Voilà une vie simple et belle. Une vie modeste malgré quelques apparences d'éclats. Une vie à la mesure d'un homme fort et faible, aimable et détestable par moments. Bref une vie pleine de courage, de droiture, d'abnégation et de sacrifices.
Mon père a beaucoup souffert les dix dernières années de sa vie, subissant pas moins de six interventions chirurgicales. La dernière que j'ai été le voir, c'était en juillet 2007, plus précisément du 3 juillet au au 19 juillet.

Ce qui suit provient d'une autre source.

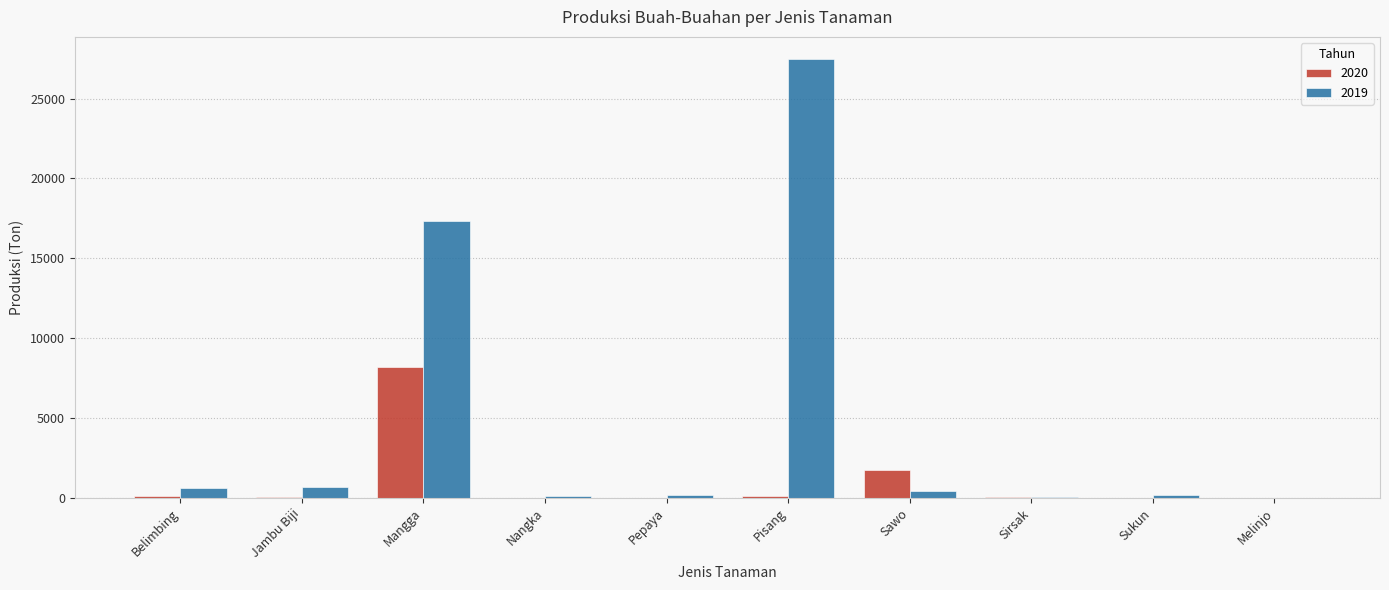

What is the sum of all 2020 values?

10209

Dès qu'il a appris que l'avion avait atterri, il s'est écrié: "Mon fils vient m'enterrer". Il n'en croyait pas ses yeux de me voir à son chevet aux cliniques Ngaliema de Kinshasa. A mon départ, il m'a prié de ne pas rentrer pour son enterrement si jamais il venait à rendre l'âme en mon absence. A son avis, je l'avais déjà symboliquement enterré et il était si heureux et fier de me voir remplir mon devoir filial.
Je n'avais pas d'espoir de le revoir vivant, car les résultats radiographiques et des examens effectués sur ordre du Dr Muteba ne lui accordaient pas beaucoup de temps de vie. Je le savais, mais je devais rien souffler de ce pénible détail. Le Dr Mayengo, son cousin, s'est mis à pleurer dès qu'il avait pris connaissance des radios. Le cancer avait déjà attaqué tout le bassin. Je suis revenu à la Barbade, conscient d'avoir accompli mon devoir de fils aîné et heureux d'avoir entendu ses dernières paroles.

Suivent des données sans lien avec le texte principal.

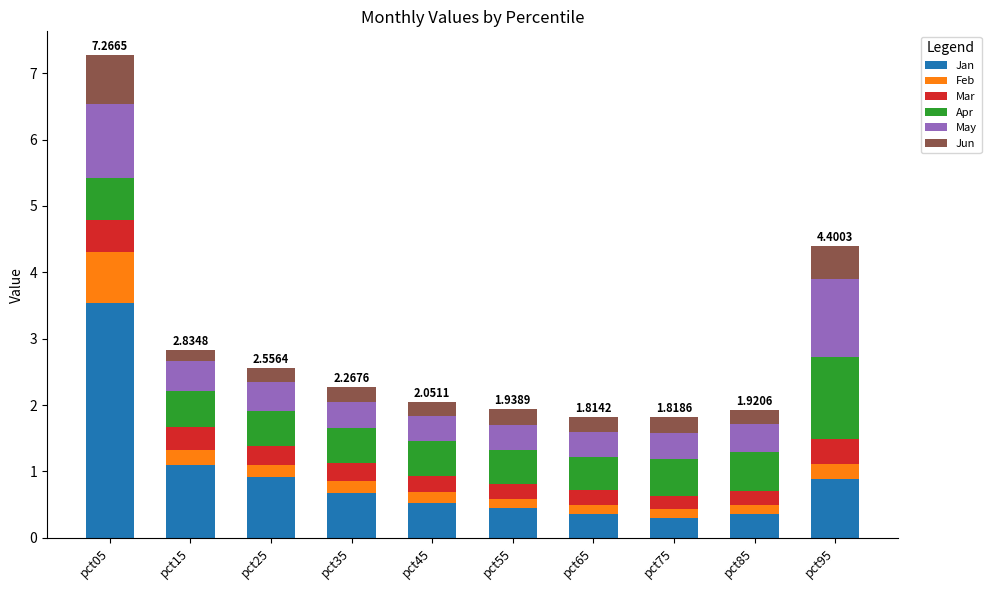

At which category is the sum across all series the highest?

pct05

Mon père restera pour moi l'homme le plus important de ma vie. Celui que j'ai aimé, quelquefois détesté à cause de sa fermeté. Ce caractère-là, il me l'a légué. Il m'a surtout appris à être moi-même devant les vicissitudes de la vie. Non sans humour, on se saluait réciproquement: "Bonjour mon fils". Il était mon père biologique, j'étais moi prêtre, son père spirituel. Chaque fois qu'il disait par exemple "Qui est celui qui peut m'ensorceler moi?" je me présentais comme son possible sorcier. Nous avions développé une relation très forte. J'étais Le fils, Son fils, Son coeur, comme il se plaisait à me le répéter depuis ma tendre enfance! Et il a fait tout son possible pour me rendre heureux. Le souvenir et l'amour de mon père sont gravés à jamais en moi. Le premier avant qui que ce soit, il m'a compris et pardonné d'avoir renoncé au sacerdoce, respectant ma libre décision. "Tu restes mon fils avant toute chose", m'a-t-il dit en dépit de quelque regret. Il a au moins eu le courage d'être sincère. Par-dessus tout, contre vents et marées, mon père a toujours cru en moi. Il a été et demeure, pour autant qu'on puisse le dire d'un être humain, mon roc. J'ai honoré sa tombe le 25 novembre 2008 à Kinkole.
Papa, Dieu ait ton âme et t'accorde le repos éternel.